Le Christ de Jean, désigné comme tel par Jean-Baptiste
(Jn 1:30 3:28,30), reconnu d'emblée et annoncé par ses disciples
(Jn 1:42,48), se donne expressément pour le Messie en s'entretenant
avec la Samaritaine (Jn 4:25) et avec l'aveugle-né (Jn
9:37); et si, dans ses discussions avec les Juifs, il s'attire le
reproche de ne pas se prononcer assez explicitement et de tenir ses
auditeurs en suspens (Jn 10:24), toutes les paroles mises dans
sa bouche par l'évangéliste, tous les titres qu'il assume et toutes
les exigences qu'il élève, proclament sa conviction d'être l'envoyé
du Père, le Fils de Dieu, le Christ.

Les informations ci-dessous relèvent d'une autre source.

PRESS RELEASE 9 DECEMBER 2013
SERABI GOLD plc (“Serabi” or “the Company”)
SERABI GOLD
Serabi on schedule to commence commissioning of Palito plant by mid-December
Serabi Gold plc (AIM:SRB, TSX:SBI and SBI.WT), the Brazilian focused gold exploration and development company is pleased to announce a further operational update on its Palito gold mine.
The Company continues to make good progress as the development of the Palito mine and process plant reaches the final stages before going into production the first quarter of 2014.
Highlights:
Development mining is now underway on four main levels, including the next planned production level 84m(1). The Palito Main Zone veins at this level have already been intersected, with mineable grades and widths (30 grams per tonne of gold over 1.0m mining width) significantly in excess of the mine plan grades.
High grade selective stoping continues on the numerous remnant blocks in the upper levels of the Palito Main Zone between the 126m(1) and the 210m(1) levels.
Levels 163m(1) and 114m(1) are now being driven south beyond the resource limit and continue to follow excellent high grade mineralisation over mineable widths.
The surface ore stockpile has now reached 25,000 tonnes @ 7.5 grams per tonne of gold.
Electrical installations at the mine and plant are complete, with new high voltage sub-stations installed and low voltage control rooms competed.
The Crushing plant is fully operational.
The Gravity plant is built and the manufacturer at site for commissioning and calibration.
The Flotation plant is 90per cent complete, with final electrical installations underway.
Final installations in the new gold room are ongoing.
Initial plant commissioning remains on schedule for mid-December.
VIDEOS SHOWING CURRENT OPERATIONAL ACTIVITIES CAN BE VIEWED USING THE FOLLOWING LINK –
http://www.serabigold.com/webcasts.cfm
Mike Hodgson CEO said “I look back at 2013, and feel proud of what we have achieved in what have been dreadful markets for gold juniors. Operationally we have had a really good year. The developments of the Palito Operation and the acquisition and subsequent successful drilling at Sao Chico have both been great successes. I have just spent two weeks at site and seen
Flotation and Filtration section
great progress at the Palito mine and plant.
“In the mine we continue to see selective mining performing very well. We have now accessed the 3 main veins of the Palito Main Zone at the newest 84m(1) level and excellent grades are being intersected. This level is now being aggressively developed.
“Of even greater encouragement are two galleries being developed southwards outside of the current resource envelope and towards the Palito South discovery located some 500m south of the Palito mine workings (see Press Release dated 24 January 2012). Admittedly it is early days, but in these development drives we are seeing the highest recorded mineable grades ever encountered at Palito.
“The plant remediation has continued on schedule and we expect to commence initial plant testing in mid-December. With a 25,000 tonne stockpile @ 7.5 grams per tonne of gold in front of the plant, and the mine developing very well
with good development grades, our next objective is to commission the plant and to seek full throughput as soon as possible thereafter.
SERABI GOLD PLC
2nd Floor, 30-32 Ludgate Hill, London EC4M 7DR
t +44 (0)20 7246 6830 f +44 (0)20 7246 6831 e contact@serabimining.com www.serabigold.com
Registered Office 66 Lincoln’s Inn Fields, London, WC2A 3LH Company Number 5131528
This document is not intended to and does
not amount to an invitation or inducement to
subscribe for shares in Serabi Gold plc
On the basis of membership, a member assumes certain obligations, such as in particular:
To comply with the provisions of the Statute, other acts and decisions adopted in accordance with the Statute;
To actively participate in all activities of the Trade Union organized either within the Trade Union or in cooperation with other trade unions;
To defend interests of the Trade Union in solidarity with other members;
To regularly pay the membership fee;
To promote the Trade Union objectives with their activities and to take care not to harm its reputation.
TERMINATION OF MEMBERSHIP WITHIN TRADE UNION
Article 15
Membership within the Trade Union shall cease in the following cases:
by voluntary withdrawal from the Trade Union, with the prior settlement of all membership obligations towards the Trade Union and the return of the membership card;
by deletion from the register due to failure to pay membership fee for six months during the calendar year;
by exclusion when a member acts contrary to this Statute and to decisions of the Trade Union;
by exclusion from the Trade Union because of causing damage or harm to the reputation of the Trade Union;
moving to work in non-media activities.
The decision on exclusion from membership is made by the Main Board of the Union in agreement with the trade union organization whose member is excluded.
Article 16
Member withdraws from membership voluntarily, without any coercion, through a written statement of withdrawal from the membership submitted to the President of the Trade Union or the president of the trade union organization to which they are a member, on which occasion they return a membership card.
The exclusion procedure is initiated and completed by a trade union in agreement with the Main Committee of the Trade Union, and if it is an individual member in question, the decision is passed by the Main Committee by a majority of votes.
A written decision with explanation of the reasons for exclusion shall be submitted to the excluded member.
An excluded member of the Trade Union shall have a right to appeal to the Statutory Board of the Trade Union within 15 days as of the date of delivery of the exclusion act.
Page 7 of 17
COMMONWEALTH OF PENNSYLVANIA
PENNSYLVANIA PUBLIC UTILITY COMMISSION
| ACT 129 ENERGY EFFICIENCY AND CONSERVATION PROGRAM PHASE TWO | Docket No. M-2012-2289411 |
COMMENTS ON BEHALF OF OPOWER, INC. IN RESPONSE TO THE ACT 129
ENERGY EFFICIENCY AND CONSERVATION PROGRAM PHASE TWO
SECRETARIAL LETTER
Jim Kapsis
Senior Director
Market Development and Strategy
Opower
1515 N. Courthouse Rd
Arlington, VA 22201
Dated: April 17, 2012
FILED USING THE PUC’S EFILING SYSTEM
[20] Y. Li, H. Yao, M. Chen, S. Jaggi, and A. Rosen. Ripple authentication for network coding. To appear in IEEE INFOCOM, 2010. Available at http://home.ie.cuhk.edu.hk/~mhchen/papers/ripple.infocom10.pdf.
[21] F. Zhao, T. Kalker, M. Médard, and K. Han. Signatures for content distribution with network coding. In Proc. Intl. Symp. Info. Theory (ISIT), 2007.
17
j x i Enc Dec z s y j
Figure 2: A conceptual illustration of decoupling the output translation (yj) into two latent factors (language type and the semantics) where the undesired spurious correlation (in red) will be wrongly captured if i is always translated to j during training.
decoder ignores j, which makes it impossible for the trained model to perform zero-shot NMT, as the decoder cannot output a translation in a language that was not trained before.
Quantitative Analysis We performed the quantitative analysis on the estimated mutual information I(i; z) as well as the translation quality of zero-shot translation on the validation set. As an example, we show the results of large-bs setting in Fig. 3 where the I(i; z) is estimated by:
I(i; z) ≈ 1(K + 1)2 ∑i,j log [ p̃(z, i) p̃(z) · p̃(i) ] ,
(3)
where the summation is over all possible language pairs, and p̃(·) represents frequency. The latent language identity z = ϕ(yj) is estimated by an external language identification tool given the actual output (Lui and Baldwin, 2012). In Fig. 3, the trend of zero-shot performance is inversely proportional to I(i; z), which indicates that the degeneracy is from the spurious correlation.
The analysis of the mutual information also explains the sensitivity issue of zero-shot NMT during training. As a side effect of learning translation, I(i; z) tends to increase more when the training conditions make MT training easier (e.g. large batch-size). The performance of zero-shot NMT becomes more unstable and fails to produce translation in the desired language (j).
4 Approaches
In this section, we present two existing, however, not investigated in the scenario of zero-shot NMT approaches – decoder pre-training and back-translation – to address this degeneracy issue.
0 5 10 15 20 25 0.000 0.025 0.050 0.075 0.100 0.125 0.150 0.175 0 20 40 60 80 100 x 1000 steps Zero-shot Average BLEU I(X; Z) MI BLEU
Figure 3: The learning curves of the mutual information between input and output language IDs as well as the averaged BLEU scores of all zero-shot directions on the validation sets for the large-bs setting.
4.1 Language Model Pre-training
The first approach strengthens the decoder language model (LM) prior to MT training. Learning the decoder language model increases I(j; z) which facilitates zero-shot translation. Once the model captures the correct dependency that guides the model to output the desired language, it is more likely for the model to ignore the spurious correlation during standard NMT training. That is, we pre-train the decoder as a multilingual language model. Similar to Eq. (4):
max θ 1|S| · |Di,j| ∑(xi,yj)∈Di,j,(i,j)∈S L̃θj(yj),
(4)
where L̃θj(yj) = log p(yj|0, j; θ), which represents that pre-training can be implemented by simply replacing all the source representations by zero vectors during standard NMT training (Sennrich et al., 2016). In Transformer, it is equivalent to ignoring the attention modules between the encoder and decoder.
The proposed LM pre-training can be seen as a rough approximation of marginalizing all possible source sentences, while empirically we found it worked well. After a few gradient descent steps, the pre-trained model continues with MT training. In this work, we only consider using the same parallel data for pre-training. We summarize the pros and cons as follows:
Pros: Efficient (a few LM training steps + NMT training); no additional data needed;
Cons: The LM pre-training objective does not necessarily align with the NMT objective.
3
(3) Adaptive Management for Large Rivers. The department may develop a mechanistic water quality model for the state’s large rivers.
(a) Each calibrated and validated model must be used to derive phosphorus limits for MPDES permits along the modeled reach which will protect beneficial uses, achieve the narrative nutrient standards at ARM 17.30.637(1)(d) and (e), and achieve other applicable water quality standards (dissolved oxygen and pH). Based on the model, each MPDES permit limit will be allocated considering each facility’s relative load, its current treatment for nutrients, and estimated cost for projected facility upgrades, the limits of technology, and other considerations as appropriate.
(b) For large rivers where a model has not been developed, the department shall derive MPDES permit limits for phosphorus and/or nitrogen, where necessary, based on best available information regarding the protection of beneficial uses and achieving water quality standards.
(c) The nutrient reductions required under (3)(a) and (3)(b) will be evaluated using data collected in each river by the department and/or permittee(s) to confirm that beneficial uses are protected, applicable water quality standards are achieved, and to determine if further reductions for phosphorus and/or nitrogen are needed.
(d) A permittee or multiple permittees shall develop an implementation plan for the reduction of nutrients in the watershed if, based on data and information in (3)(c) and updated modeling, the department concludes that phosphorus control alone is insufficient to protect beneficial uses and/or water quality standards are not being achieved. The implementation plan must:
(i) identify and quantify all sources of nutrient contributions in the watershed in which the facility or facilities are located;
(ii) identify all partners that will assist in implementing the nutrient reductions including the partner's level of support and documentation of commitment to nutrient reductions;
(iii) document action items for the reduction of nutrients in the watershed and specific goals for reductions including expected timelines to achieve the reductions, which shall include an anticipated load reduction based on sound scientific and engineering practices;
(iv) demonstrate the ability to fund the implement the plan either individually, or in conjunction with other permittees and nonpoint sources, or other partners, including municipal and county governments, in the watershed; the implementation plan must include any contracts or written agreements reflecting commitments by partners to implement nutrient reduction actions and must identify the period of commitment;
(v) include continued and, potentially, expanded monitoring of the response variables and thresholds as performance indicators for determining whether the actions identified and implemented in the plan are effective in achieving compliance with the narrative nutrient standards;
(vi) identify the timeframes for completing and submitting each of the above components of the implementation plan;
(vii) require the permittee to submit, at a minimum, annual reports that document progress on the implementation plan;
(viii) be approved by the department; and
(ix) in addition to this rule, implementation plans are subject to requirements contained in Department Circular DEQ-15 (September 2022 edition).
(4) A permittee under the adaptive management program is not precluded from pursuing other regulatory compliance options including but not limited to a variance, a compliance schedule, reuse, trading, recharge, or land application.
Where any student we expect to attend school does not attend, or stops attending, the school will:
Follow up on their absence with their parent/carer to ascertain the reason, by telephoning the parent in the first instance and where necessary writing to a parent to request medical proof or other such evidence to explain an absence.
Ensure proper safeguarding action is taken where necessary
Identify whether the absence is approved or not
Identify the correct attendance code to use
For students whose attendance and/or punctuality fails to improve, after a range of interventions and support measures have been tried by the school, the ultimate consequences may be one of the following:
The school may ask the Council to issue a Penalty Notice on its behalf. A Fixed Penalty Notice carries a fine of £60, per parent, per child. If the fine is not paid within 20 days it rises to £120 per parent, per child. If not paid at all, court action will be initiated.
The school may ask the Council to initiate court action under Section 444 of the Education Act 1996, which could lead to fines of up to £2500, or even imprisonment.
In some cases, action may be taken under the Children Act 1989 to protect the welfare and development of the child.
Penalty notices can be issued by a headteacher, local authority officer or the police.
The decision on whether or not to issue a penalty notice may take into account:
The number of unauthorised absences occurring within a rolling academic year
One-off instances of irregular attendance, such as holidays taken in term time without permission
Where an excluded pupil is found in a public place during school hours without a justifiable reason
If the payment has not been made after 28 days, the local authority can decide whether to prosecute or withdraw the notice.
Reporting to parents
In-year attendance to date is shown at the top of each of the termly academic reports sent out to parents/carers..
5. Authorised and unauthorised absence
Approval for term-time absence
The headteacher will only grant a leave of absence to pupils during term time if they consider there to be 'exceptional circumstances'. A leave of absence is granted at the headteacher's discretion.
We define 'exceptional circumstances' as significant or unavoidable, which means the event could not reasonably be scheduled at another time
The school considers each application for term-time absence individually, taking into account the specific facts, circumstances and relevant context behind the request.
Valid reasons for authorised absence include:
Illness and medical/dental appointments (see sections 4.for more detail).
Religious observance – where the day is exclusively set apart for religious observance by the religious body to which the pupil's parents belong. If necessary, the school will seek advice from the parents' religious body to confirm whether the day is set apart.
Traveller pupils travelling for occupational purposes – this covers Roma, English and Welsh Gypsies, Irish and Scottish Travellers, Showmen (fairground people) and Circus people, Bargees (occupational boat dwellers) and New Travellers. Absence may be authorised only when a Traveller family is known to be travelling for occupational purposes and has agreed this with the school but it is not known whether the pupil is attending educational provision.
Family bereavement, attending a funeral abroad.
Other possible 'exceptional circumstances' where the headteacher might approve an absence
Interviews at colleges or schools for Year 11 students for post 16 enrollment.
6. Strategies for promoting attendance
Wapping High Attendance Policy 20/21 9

Relevons enfin les deux façons
extrêmement différentes dont le rôle et la mission du Christ sont
présentés dans les deux traditions. Les Synoptiques sont tout
pénétrés d'eschatologie: l'avènement du Fils de l'homme (autre nom du
Messie) marquera la fin de l'économie présente; il est imminent, mais
sera précédé de bouleversements et de catastrophes sans nom qui
s'abattront sur Israël et sur le monde au cours de la génération à
laquelle Jésus appartient (Mt 24:34). Sans ignorer complètement
l'eschatologie, (voir Jn 5:28 et suivant) le 4 e évang, la
transforme radicalement et substitue au retour du Christ sur les
nuées du ciel son retour par le Saint-Esprit et sa présence
permanente dans le coeur et dans la vie des croyants (voir ch.
14-16). En voilà plus qu'il n'en faut pour montrer qu'il existe
réellement un problème johannique qui réclame toute notre attention;
ce problème a, du reste, d'autres aspects encore, qui se révéleront à
nous à mesure que nous avancerons dans notre étude.